Lens distortion parameter data:
- - - - - - -
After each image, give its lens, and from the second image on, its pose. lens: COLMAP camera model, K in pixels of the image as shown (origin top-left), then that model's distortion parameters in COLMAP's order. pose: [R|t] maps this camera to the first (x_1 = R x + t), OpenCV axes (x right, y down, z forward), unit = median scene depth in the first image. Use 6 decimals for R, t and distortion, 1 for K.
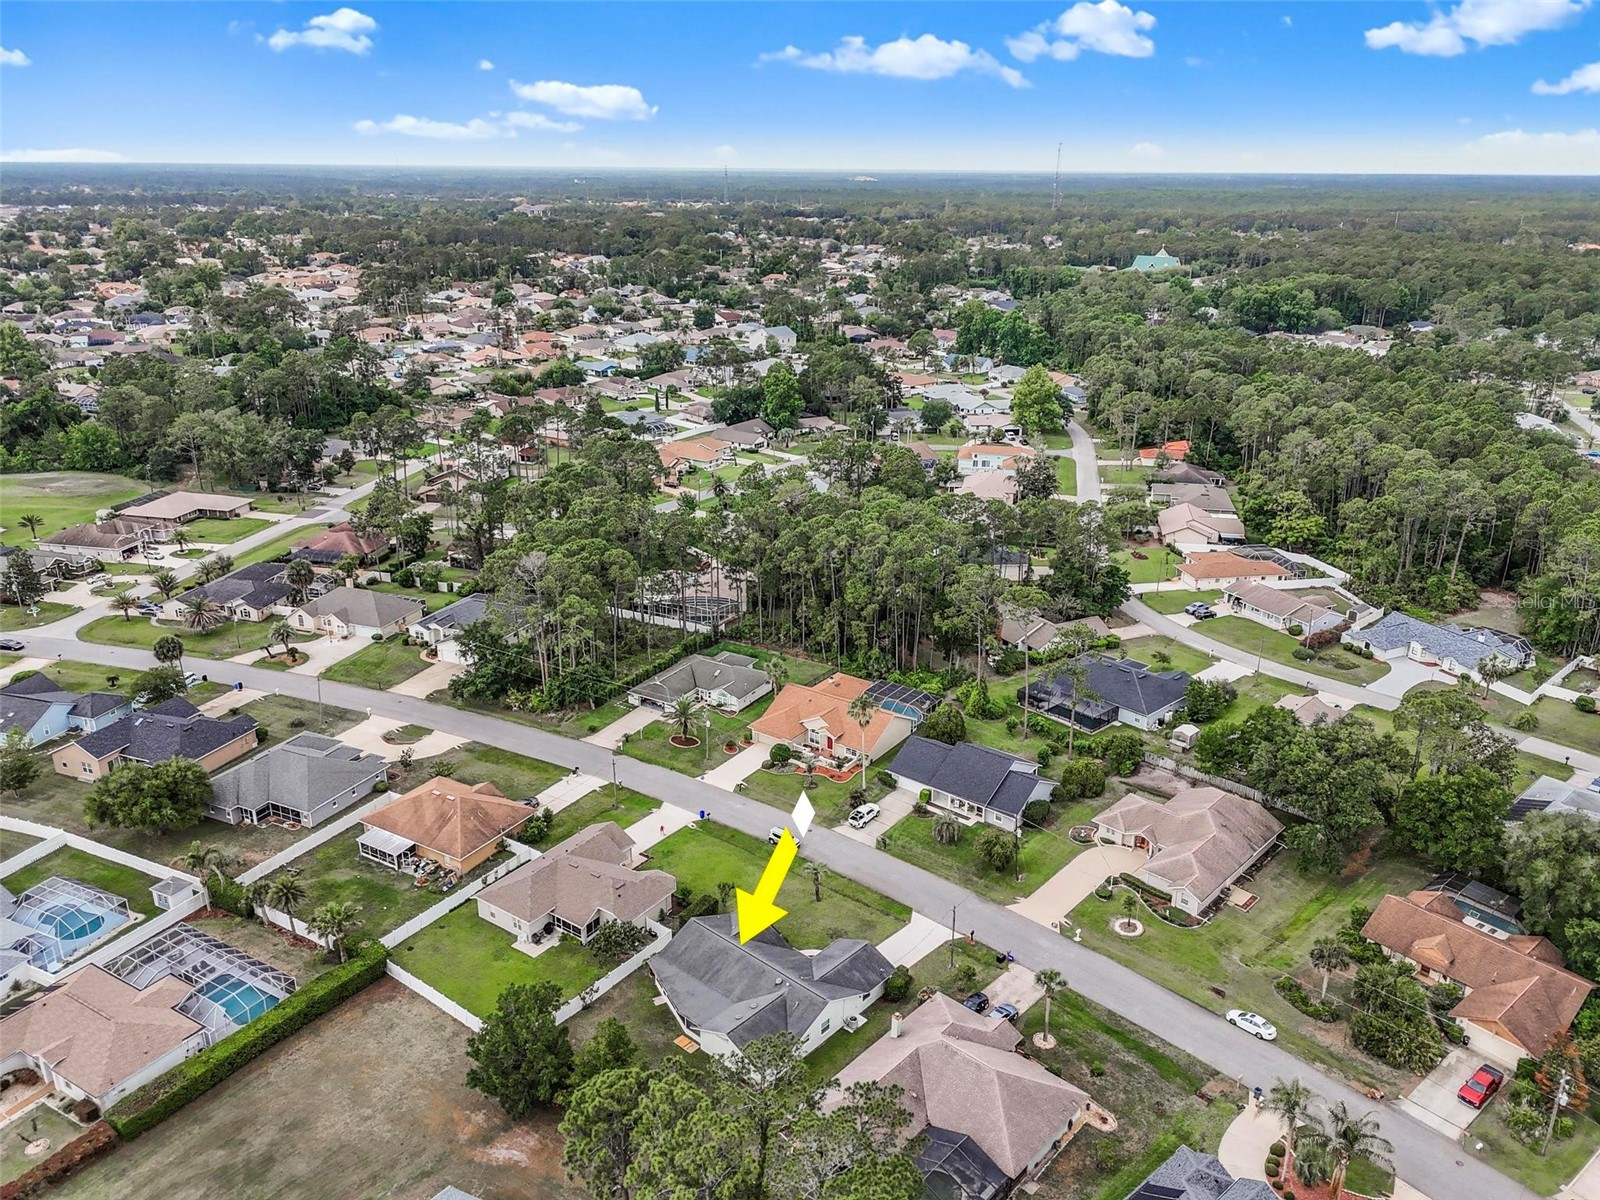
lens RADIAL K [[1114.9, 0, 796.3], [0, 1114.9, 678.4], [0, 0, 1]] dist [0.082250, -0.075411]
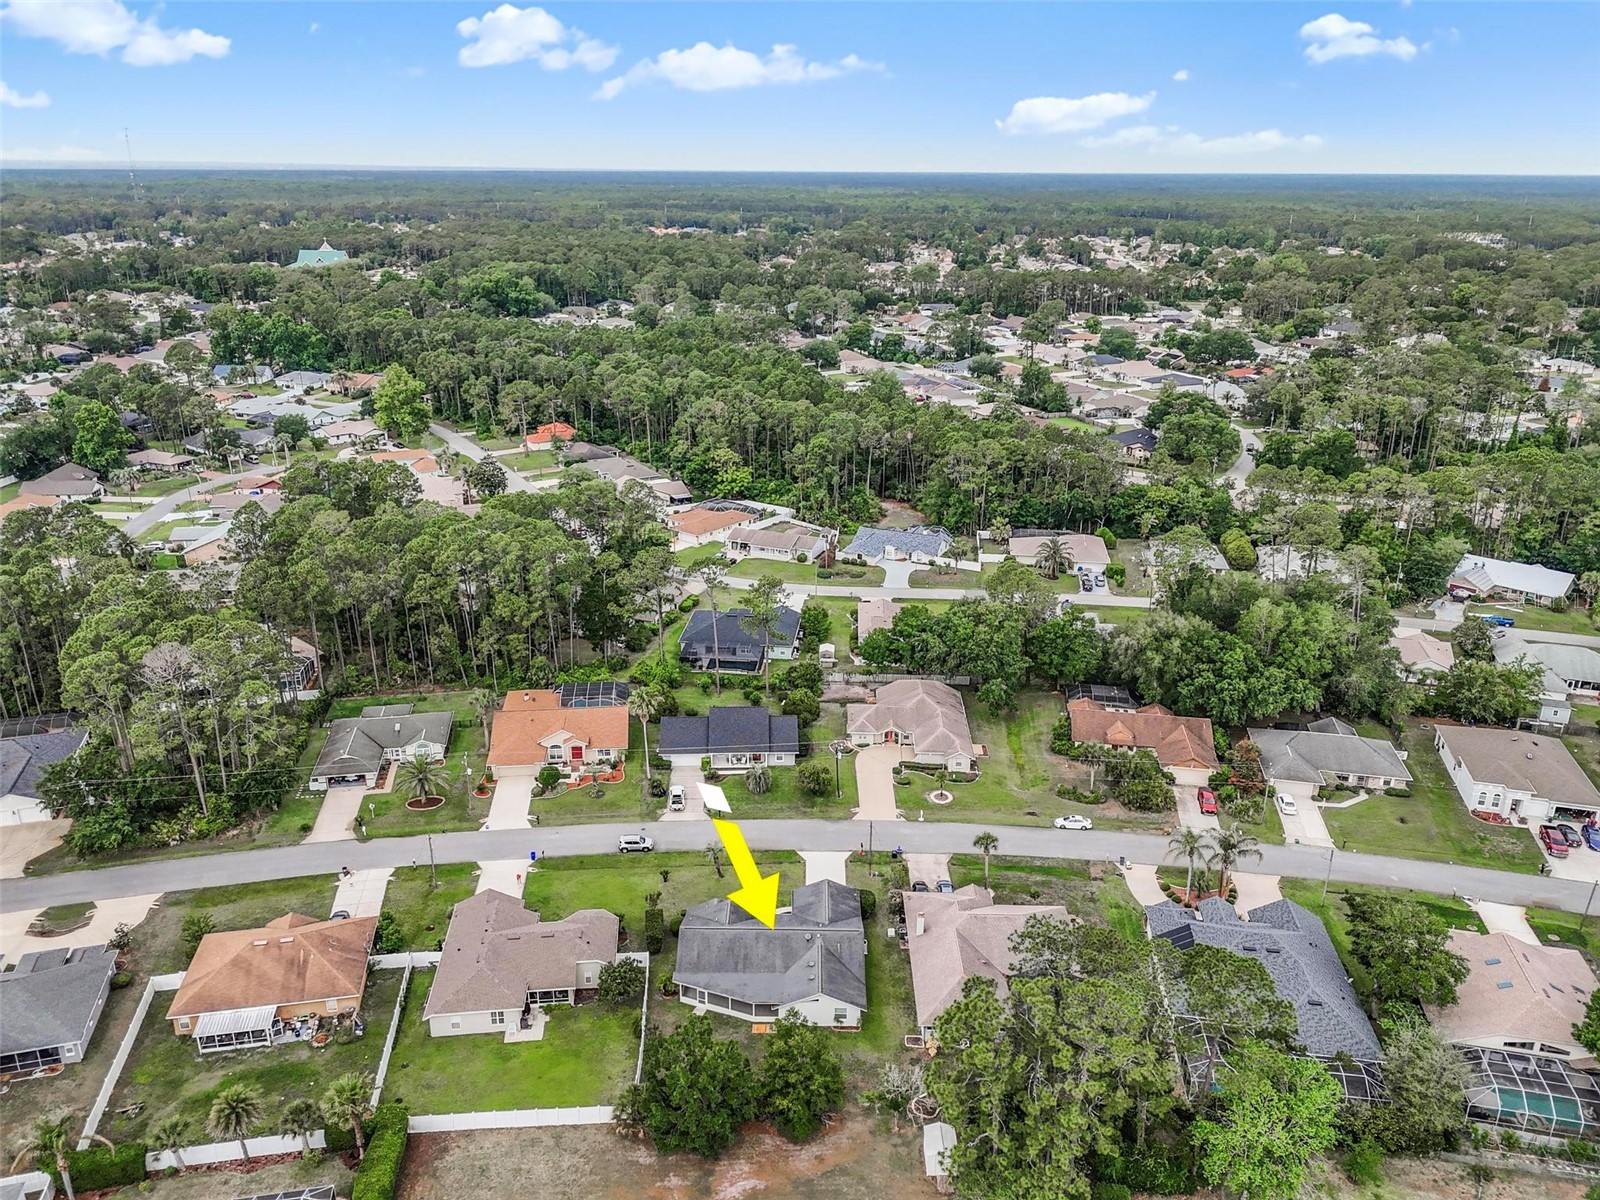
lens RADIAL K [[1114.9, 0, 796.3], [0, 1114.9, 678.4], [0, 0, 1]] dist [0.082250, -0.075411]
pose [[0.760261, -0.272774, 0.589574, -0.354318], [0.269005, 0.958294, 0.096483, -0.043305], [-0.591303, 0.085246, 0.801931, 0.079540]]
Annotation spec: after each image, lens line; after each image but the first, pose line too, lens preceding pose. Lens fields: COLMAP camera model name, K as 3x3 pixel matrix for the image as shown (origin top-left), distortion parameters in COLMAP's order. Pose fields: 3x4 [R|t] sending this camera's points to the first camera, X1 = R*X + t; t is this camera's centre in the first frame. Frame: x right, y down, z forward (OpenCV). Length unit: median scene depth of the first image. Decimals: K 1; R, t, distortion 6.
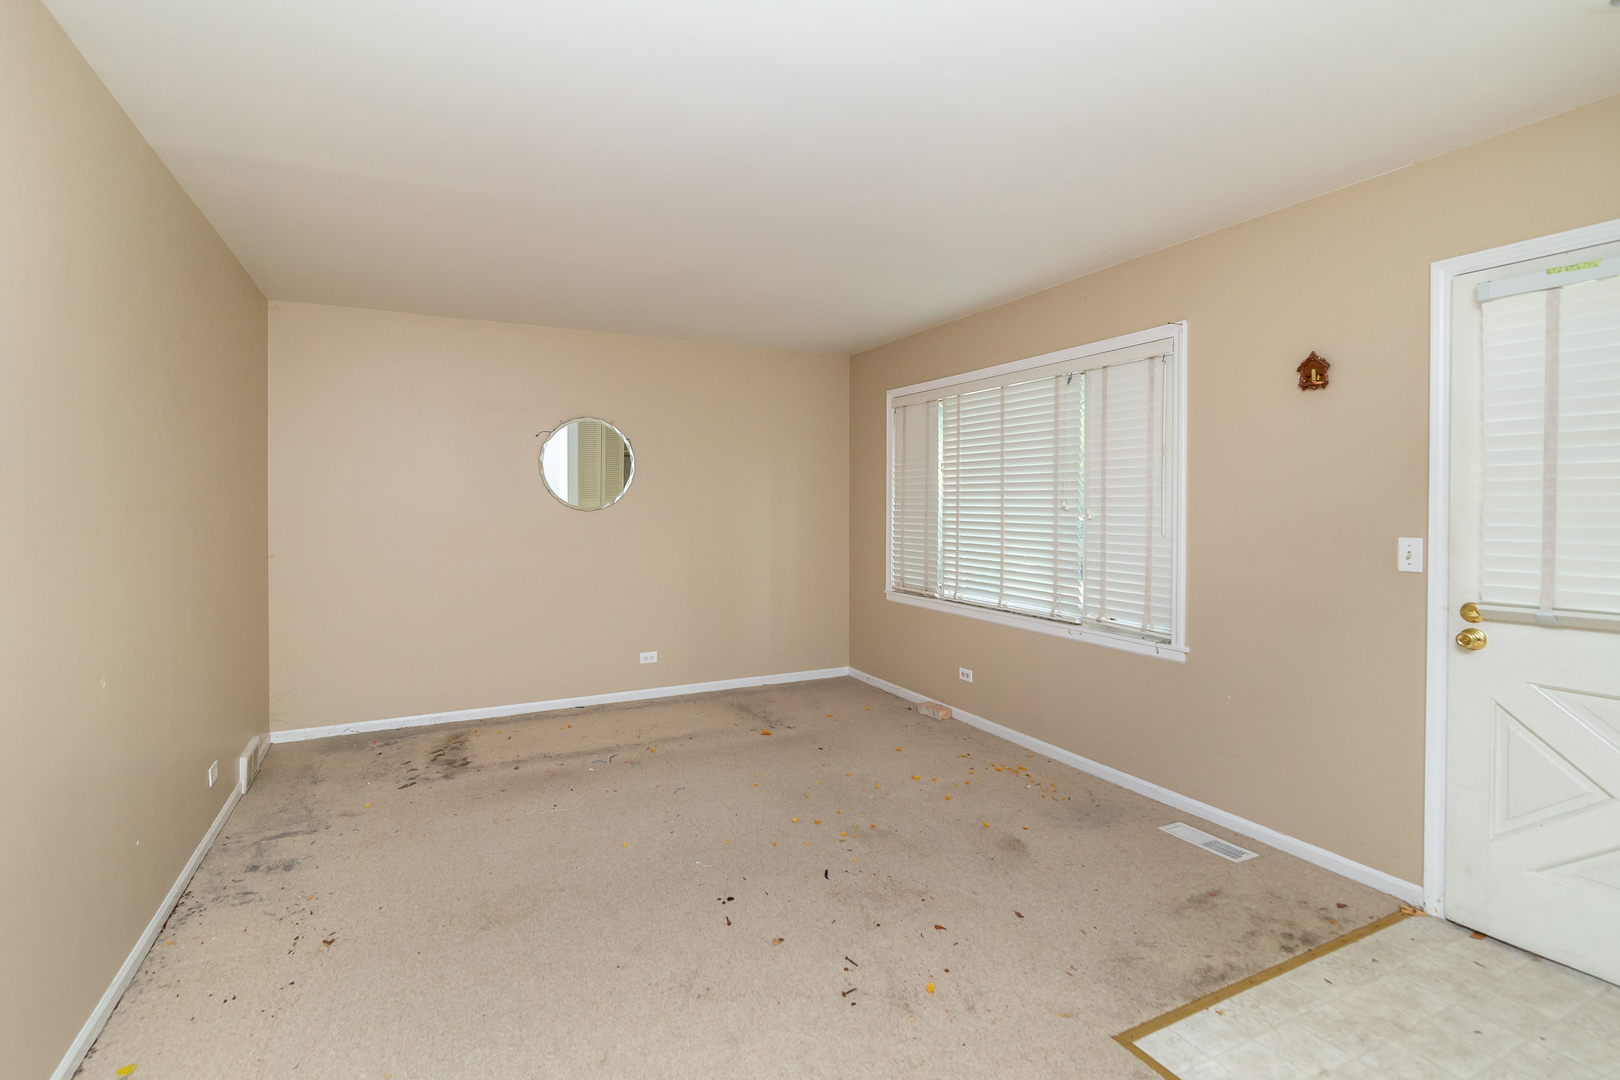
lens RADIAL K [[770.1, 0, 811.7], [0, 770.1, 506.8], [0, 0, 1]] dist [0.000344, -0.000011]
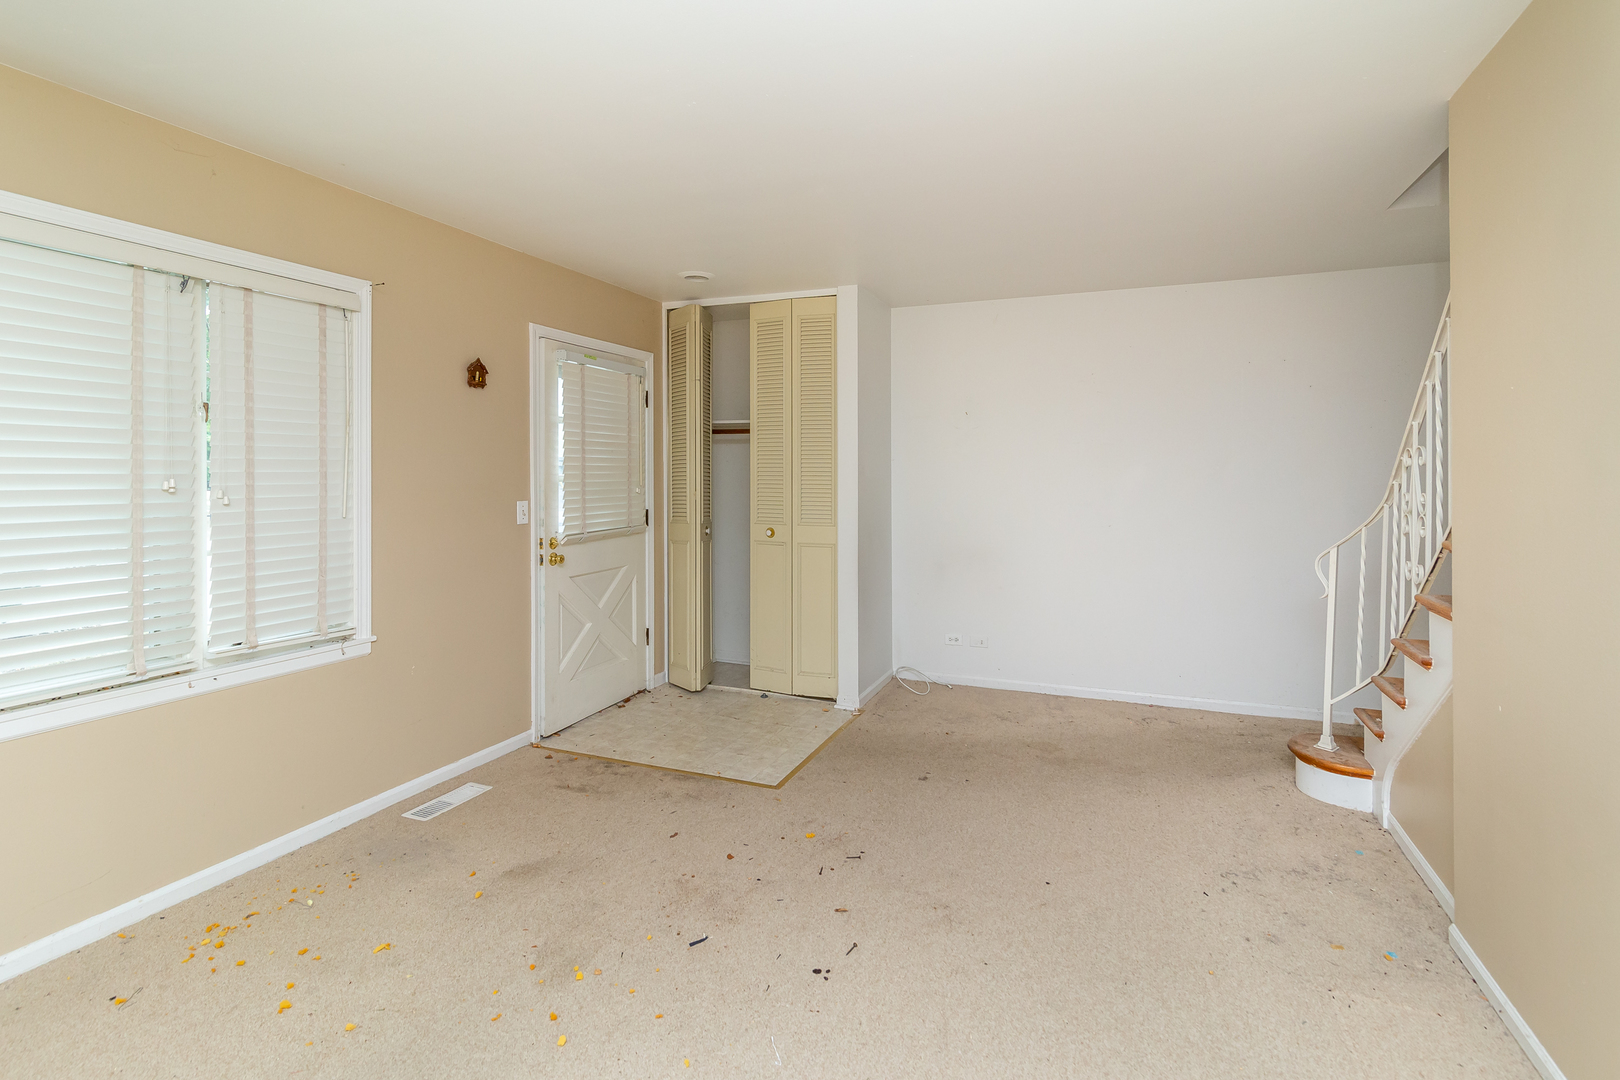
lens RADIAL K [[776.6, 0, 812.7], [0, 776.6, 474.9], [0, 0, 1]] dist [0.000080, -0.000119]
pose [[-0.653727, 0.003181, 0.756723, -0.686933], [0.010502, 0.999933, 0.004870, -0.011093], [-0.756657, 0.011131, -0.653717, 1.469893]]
- - - - - - -
# Required action
Without including any pictures, output all the entries above exactly.

# Reply to the task
After each image, give its lens, and from the second image on, its pose. lens: COLMAP camera model, K in pixels of the image as shown (origin top-left), then that model's distortion parameters in COLMAP's order. pose: [R|t] maps this camera to the first (x_1 = R x + t), OpenCV axes (x right, y down, z forward), unit = median scene depth in the first image. Use 6 decimals for R, t and distortion, 1 for K.
lens RADIAL K [[1114.9, 0, 796.3], [0, 1114.9, 678.4], [0, 0, 1]] dist [0.082250, -0.075411]
lens RADIAL K [[1114.9, 0, 796.3], [0, 1114.9, 678.4], [0, 0, 1]] dist [0.082250, -0.075411]
pose [[0.760261, -0.272774, 0.589574, -0.354318], [0.269005, 0.958294, 0.096483, -0.043305], [-0.591303, 0.085246, 0.801931, 0.079540]]
Annotation spec: after each image, lens line; after each image but the first, pose line too, lens preceding pose. Lens fields: COLMAP camera model name, K as 3x3 pixel matrix for the image as shown (origin top-left), distortion parameters in COLMAP's order. Pose fields: 3x4 [R|t] sending this camera's points to the first camera, X1 = R*X + t; t is this camera's centre in the first frame. Frame: x right, y down, z forward (OpenCV). Length unit: median scene depth of the first image. Decimals: K 1; R, t, distortion 6.
lens RADIAL K [[770.1, 0, 811.7], [0, 770.1, 506.8], [0, 0, 1]] dist [0.000344, -0.000011]
lens RADIAL K [[776.6, 0, 812.7], [0, 776.6, 474.9], [0, 0, 1]] dist [0.000080, -0.000119]
pose [[-0.653727, 0.003181, 0.756723, -0.686933], [0.010502, 0.999933, 0.004870, -0.011093], [-0.756657, 0.011131, -0.653717, 1.469893]]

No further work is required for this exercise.